老子は第四十七章で「家の中でも天下がわかる」と言っています。
「戸を出でずして天下を知り、牖(まど)を闚(うがが)わずして天道を見る」
戸口から一歩も出ないでいて、世界のすべてのことが知られ
、窓から外をのぞきもしないで、自然界の法則がよくわかる。続いてこの章の後半です。
「其の出ずること弥々(いよいよ)遠ければ、その知ること弥々少なし。是(ここ)を以て聖人は、行かずして知り、見ずして明(あきら)かにし、為さずして成す」
外に出かけることが遠ければ遠いほど、知ることはますます少なくなっていく。それゆえ『道』と一体になった聖人は、出歩かないですべてを知り、見ないですべてをはっきりとわきまえ、何もしないですべてを成しとげる。
諸葛孔明は劉備の三顧の礼に感激して「出盧」しますが、草盧にあるとき、すでに天下の形勢を見ていたことは有名です。次の言葉を残しています。
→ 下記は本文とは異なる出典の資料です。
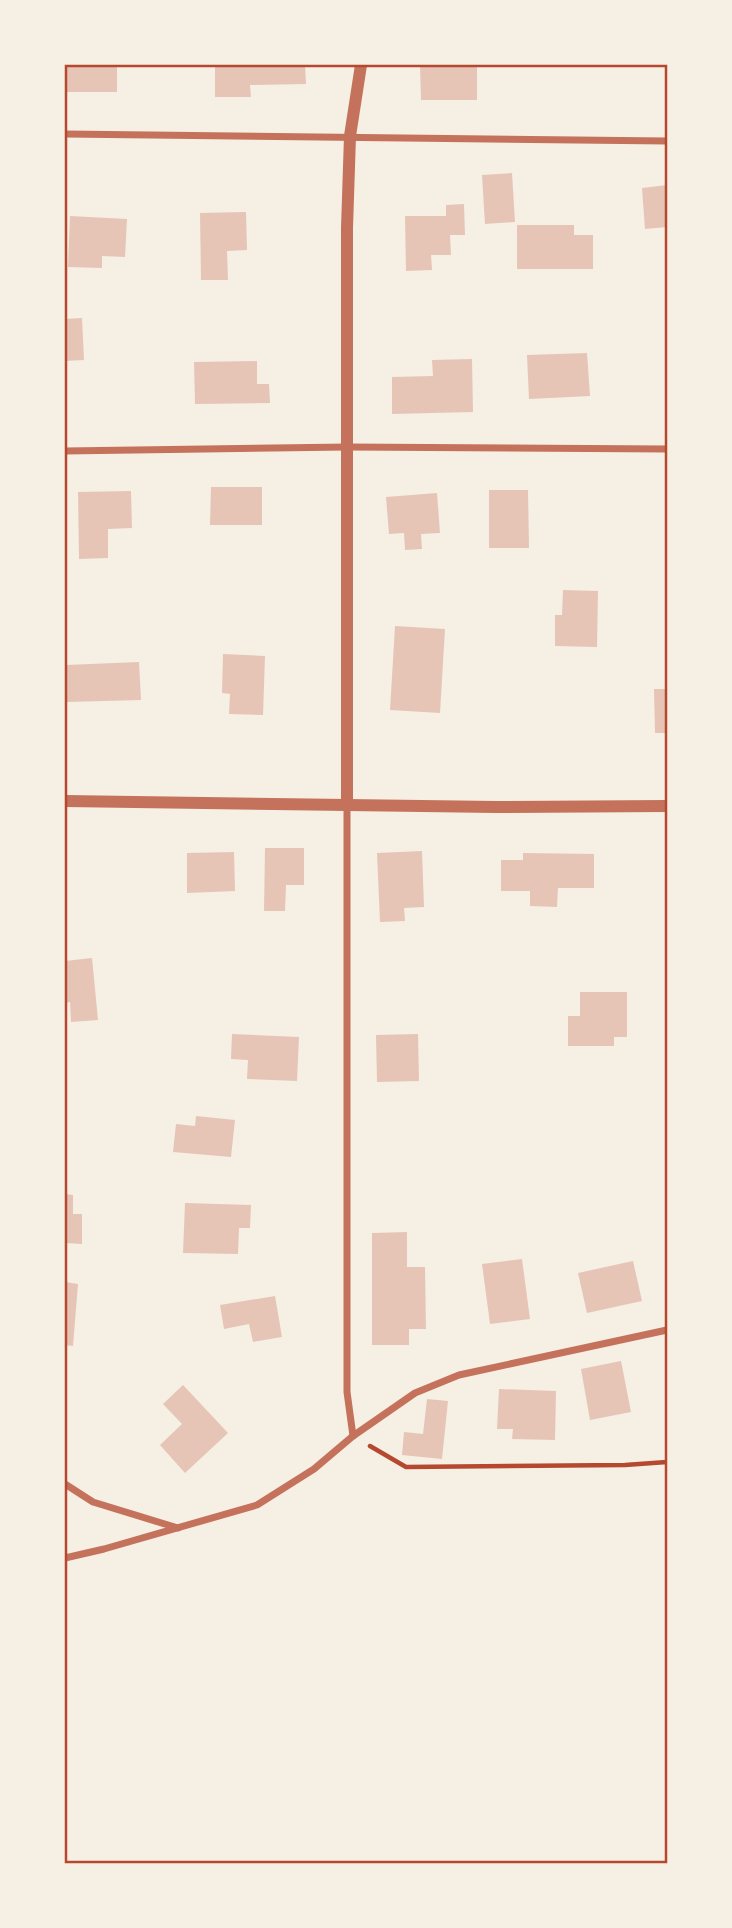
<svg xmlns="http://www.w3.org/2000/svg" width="732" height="1928" font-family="'Work Sans',sans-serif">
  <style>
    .building { fill: #e6c5b7 }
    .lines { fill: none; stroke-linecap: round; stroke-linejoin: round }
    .path { stroke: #b5482f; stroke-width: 4.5 }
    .minor { stroke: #c5725c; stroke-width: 7 }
    .tertiary { stroke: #c5725c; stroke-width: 12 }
    .neatline { fill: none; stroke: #b5482f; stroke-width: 2.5 }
  </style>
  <rect width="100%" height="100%" fill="#f6efe4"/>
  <g class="building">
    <rect x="65" y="65" width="52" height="27"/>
    <path d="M215 65H305L306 84 250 85 251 97H215Z"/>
    <path d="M420 65H477V100H421Z"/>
    <path d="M512 173 515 222 485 224 482 175Z"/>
    <path d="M667 185V227L645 229 642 188Z"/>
    <path d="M464 204 465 235H450L451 255H431L432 270 406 271 405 216H446V205Z"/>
    <path d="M246 212 247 250 227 251 228 280H201L200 213Z"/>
    <path d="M70 216 127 219 125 257 102 256V268L68 267Z"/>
    <path d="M517 225H574V235H593V269H517Z"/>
    <path d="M82 318 84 360 65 361V319Z"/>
    <path d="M587 353 590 396 529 399 527 355Z"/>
    <path d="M472 359 473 412 392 414V377L433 376 432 360Z"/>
    <path d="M257 361V384H269L270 403 195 404 194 362Z"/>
    <path d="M211 487H262V525H210Z"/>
    <path d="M489 490H528L529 548H489Z"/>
    <path d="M131 491 132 528 108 529V558L79 559 78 492Z"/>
    <path d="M437 493 440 533 421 534 422 549 405 550 404 533 389 534 386 497Z"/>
    <path d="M563 590 598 591 597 647 555 646V615H562Z"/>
    <path d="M395 626 445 629 440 713 390 710Z"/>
    <path d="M223 654 265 656 263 715 229 714 230 694 222 693Z"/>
    <path d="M139 662 141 700 67 702 66 665Z"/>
    <path d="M654 689H667V733H655Z"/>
    <path d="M265 848H304V885H286L285 911H264Z"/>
    <path d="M422 851 424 907 404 908 405 921 380 922 377 853Z"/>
    <path d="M234 852 235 891 187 893V853Z"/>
    <path d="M523 853 594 854V888H558L557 907 530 906V891H501V860H523Z"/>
    <path d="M92 958 98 1020 71 1022 70 1002 65 1003V961Z"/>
    <path d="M580 992H627V1037H614V1046H568V1016H580Z"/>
    <path d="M232 1034 299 1037 297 1081 247 1079 248 1060 231 1059Z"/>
    <path d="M418 1034 419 1081 377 1082 376 1035Z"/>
    <path d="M196 1116 235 1120 231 1157 173 1152 176 1124 195 1126Z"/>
    <path d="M65 1194 73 1195V1214H82V1244L65 1243Z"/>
    <path d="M185 1203 251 1205 250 1228H239L238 1254 183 1253Z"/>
    <path d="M407 1232V1267H425L426 1329H409V1345H372V1233Z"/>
    <path d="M522 1259 530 1319 490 1324 482 1264Z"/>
    <path d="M633 1261 642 1301 587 1313 578 1273Z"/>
    <path d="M65 1282 78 1284 73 1346 65 1345Z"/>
    <path d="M275 1296 282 1337 253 1342 249 1324 224 1329 220 1305Z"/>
    <path d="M621 1361 631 1412 590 1420 581 1369Z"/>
    <path d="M183 1385 228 1433 185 1473 160 1445 182 1424 163 1404Z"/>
    <path d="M499 1389 556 1391 555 1440 512 1439 513 1429H497Z"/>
    <path d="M427 1399 448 1401 442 1459 402 1455 404 1432 423 1434Z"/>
  </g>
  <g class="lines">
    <path class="path" d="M370 1446 406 1467 625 1465 667 1462"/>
    <g class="minor">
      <path d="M65 134 667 141"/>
      <path d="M65 451 347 447 667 449"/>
      <path d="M347 805V1392L353 1436"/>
      <path d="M65 1484 93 1502 178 1528"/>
      <path d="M65 1558 104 1549 257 1505 314 1469 353 1436 415 1393 459 1375 667 1330"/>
    </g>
    <g class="tertiary">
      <path d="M65 801 496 807 667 806"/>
      <path d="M347 805V228L350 136 361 65"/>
    </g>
  </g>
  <rect width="732" height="1928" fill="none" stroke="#f6efe4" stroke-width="133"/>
  <rect x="66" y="66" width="600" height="1796" class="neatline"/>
</svg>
「将たる者が天文を知らず、地理にも明るくなければ、将はつとまらない」
これについて中国の作家・王福振氏が書いています。
「時々刻々と変化する状況を見抜く判断はリーダーにとって極めて重要だ。古代では情報収集が非常に困難だったので、天文や地理の兆候や状況にもとづいて形勢を分析、戦況を判断した。将軍や軍師はこのようにして、攻撃の機会を瞬時も見逃さなかった」
谷沢永一氏が「老子の読み方」で指摘しています。
「戸の外に出でずして天下を知る、は当然のことで、『遠く出れば出るほど知ることはますます少なくなる』の『遠く出る』を『たくさん学ぶこと』と理解してよい。漢学をやった人であまりに博識な人は、ほとんど生産的ではない」
同著で渡部昇一氏が語っています。
「日本の敗戦が一番よくわかったのは監獄の中だといいます。それこそ『戸を出ずして敗戦がわかる』。窓から見なくても空襲はわかりますから」
渡部氏が続けます。
「昭和天皇は人が気づかないことを早くに気づいておられた。ガナルカナルに米軍が来たとき那須におられたが『大変だから東京に帰る』とおっしゃった。周囲の皆は『偵察だろう』と止めた。ところが天皇だけは『総攻撃の始まりではないか』と心配された。その通りだった。軍部はわかっていなかった」
行かずしく知り、見ずして明らかにする、昭和天皇は的確でしたね。